I remember the uncertain winter of my entrance into perimenopause so well. It began in my late 40s, with hot flashes
that came on like heat waves every half hour. In the dead of winter, I found myself flinging open windows to let in
the freezing air; I soon found out that having hot flashes in winter was nothing like having them in summer, when the added heat and humidity made them
feel more like mini-meltdowns. Perimenopause is a hormonally challenged transition during which the ovaries gradually begin to make less estrogen; it lasts up until menopause, when the ovaries stop releasing eggs altogether. For some, perimenopause spans just a few months, but for others, it can last as long as 10 years. Regardless of its length of time, no one likes being plagued by hot flashes, night sweats, or other common symptoms such as foggy thinking, fatigue, and mood swings.
During this transition, it’s important to realize that the extent to which we suffer from persistent symptoms has much do with the extent to which our hormones are out of balance.

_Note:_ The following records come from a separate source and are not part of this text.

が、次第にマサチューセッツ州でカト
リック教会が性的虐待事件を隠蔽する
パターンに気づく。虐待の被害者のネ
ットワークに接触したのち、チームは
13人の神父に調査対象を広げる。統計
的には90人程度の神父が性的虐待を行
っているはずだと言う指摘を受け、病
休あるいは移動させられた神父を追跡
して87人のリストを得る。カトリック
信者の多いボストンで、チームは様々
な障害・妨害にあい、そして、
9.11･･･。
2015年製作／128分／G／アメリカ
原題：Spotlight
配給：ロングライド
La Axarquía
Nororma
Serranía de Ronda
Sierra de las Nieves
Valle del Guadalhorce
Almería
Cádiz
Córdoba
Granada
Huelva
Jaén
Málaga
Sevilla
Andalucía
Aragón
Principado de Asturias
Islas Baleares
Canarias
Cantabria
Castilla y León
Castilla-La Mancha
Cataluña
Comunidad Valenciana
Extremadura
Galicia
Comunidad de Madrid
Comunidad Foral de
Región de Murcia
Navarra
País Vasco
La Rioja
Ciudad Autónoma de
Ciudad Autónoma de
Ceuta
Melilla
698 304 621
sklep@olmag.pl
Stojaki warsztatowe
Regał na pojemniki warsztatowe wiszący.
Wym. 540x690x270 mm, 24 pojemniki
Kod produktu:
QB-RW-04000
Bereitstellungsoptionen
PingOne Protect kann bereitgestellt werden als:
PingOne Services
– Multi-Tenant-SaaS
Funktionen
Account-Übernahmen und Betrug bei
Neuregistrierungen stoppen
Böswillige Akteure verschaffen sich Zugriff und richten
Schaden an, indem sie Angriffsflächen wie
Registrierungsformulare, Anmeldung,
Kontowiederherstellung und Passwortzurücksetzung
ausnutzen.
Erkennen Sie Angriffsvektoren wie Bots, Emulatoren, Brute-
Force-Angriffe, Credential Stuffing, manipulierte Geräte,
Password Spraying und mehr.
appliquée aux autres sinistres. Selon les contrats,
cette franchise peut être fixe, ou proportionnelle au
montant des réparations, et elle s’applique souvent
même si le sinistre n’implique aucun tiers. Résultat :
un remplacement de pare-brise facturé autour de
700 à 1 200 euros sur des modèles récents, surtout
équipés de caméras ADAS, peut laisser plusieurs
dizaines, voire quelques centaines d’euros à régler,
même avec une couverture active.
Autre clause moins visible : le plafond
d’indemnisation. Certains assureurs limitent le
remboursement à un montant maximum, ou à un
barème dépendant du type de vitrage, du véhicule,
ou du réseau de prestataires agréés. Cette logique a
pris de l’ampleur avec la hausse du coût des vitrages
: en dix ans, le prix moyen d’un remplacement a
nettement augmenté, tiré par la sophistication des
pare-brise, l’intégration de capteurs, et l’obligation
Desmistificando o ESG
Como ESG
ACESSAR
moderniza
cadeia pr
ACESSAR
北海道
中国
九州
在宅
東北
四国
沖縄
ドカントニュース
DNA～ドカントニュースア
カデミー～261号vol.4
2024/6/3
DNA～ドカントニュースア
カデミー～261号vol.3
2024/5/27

To help you picture that in your mind, imagine several synchronized swimmers all pointing their toes in perfect petal formation at the exact moment. Suddenly, one swims off in a different direction (let’s call her progesterone), another dives to the bottom of the pool (call her testosterone), and a few more splash up and down (diurnal cortisols) while the last of the swimmers (call her estrogen) starts making waves that disrupt the whole routine.